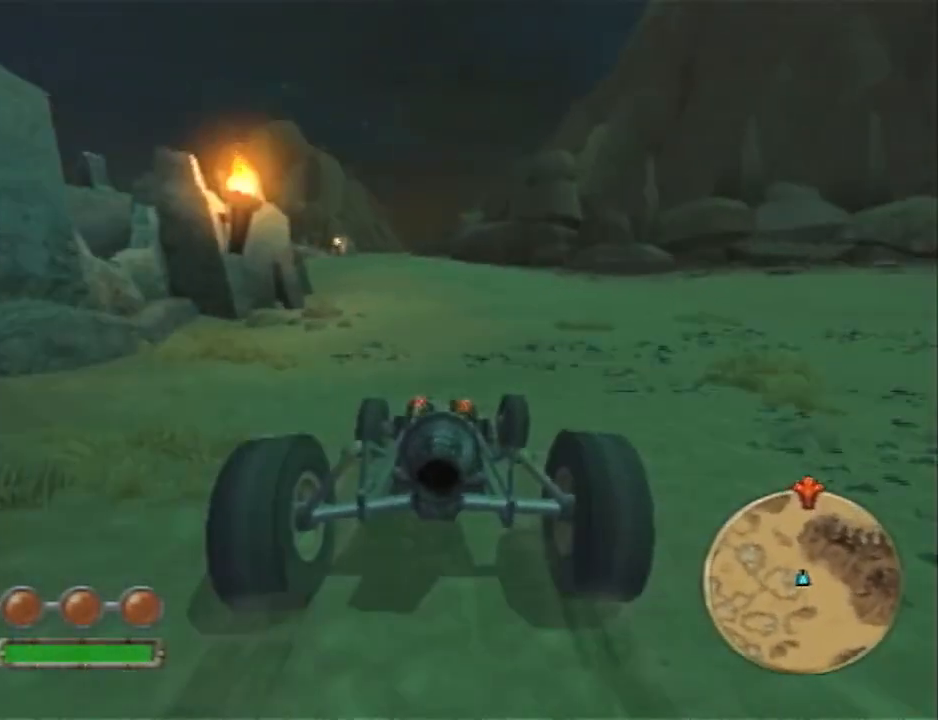
{"buttons": ["CROSS", "L1"], "left_stick": "left", "right_stick": "center", "events": [[17, "left_stick", "center"], [417, "left_stick", "left"]]}
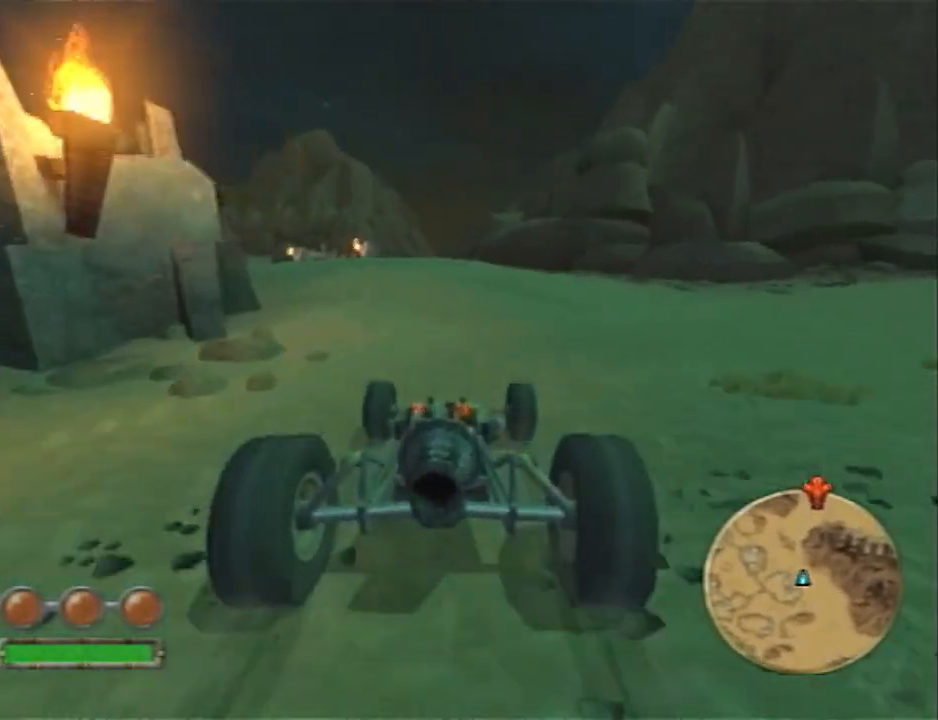
{"buttons": ["CROSS", "L1"], "left_stick": "center", "right_stick": "center", "events": [[17, "left_stick", "center"]]}
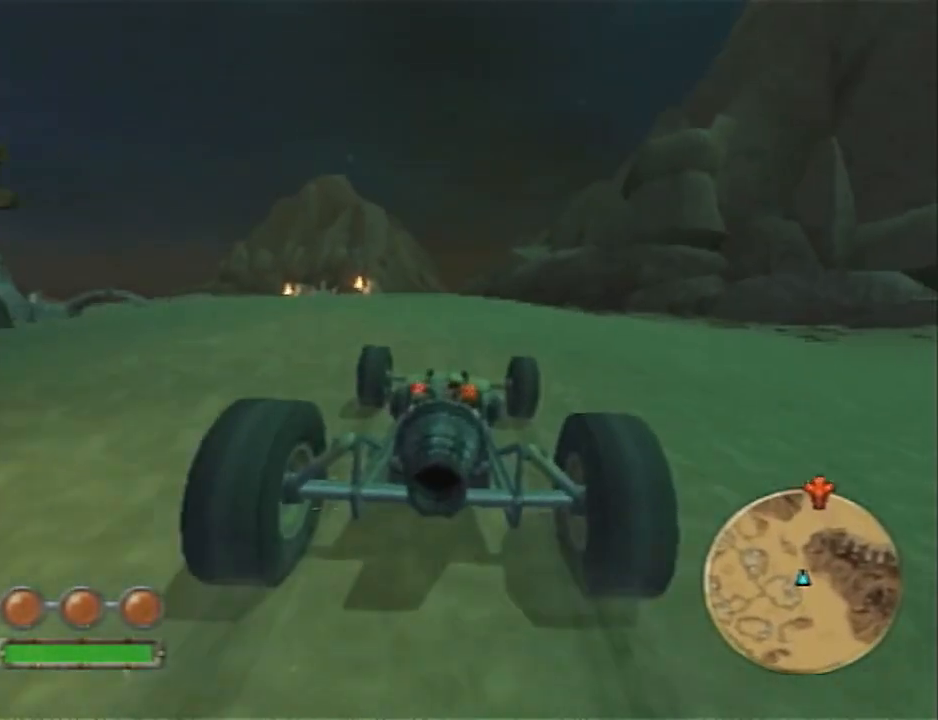
{"buttons": ["CROSS", "L1"], "left_stick": "center", "right_stick": "center", "events": [[50, "left_stick", "left"], [150, "left_stick", "center"]]}
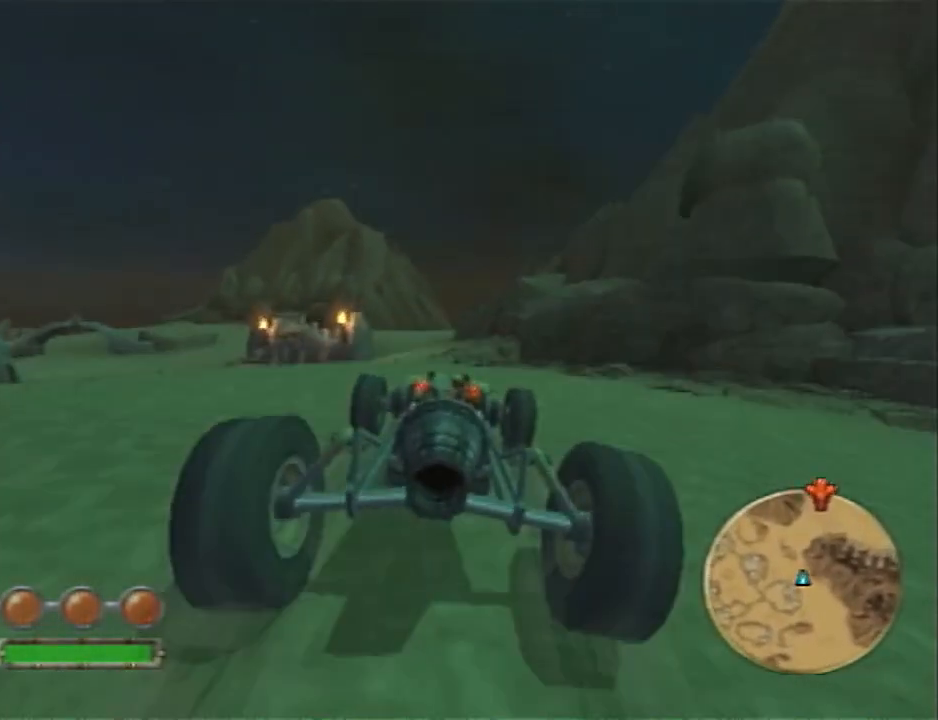
{"buttons": ["CROSS", "L1"], "left_stick": "center", "right_stick": "center", "events": [[400, "left_stick", "left"], [450, "left_stick", "center"]]}
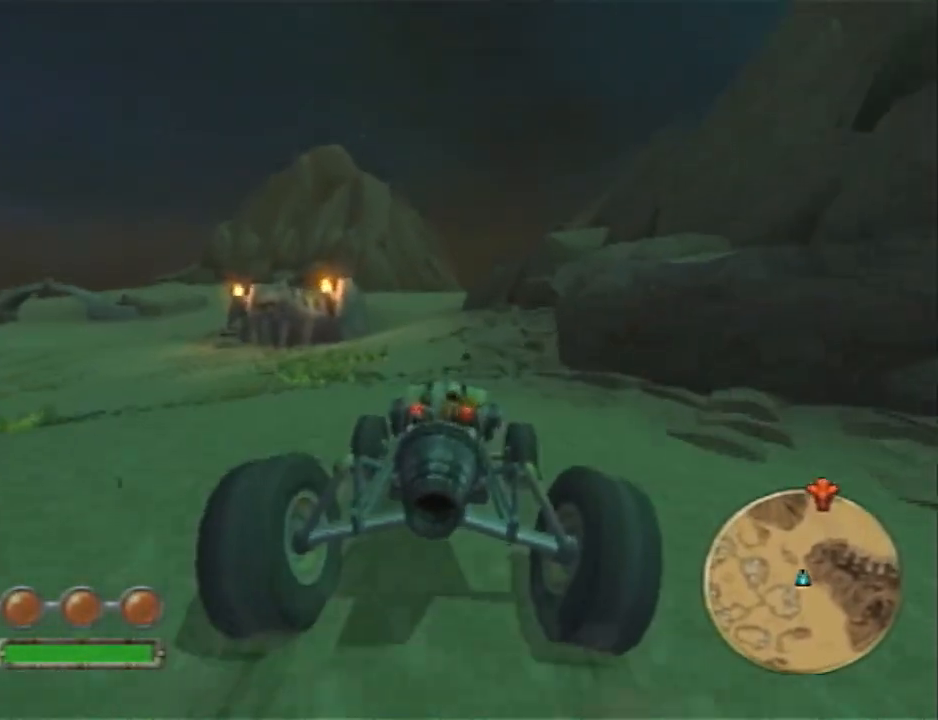
{"buttons": ["CROSS", "L1"], "left_stick": "center", "right_stick": "center", "events": [[367, "left_stick", "left"], [483, "left_stick", "center"]]}
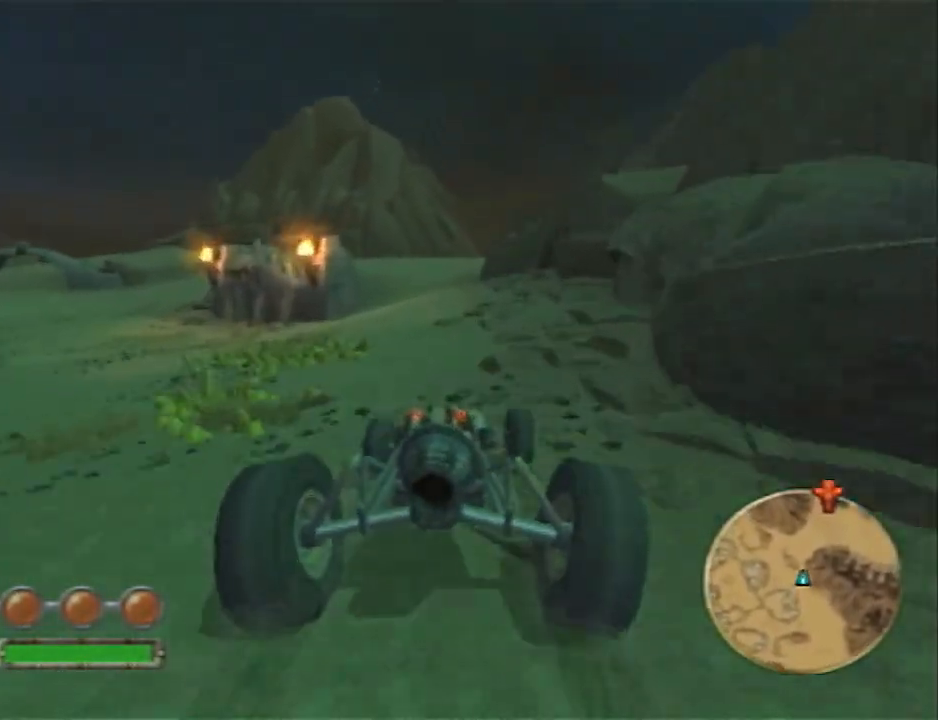
{"buttons": ["CROSS", "L1"], "left_stick": "center", "right_stick": "center", "events": [[250, "left_stick", "left"], [333, "left_stick", "center"]]}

Task to carry out:
Reproduce the material above exactly but drop all images.

Task output:
{"buttons": ["CROSS", "L1"], "left_stick": "left", "right_stick": "center", "events": [[17, "left_stick", "center"], [417, "left_stick", "left"]]}
{"buttons": ["CROSS", "L1"], "left_stick": "center", "right_stick": "center", "events": [[17, "left_stick", "center"]]}
{"buttons": ["CROSS", "L1"], "left_stick": "center", "right_stick": "center", "events": [[50, "left_stick", "left"], [150, "left_stick", "center"]]}
{"buttons": ["CROSS", "L1"], "left_stick": "center", "right_stick": "center", "events": [[400, "left_stick", "left"], [450, "left_stick", "center"]]}
{"buttons": ["CROSS", "L1"], "left_stick": "center", "right_stick": "center", "events": [[367, "left_stick", "left"], [483, "left_stick", "center"]]}
{"buttons": ["CROSS", "L1"], "left_stick": "center", "right_stick": "center", "events": [[250, "left_stick", "left"], [333, "left_stick", "center"]]}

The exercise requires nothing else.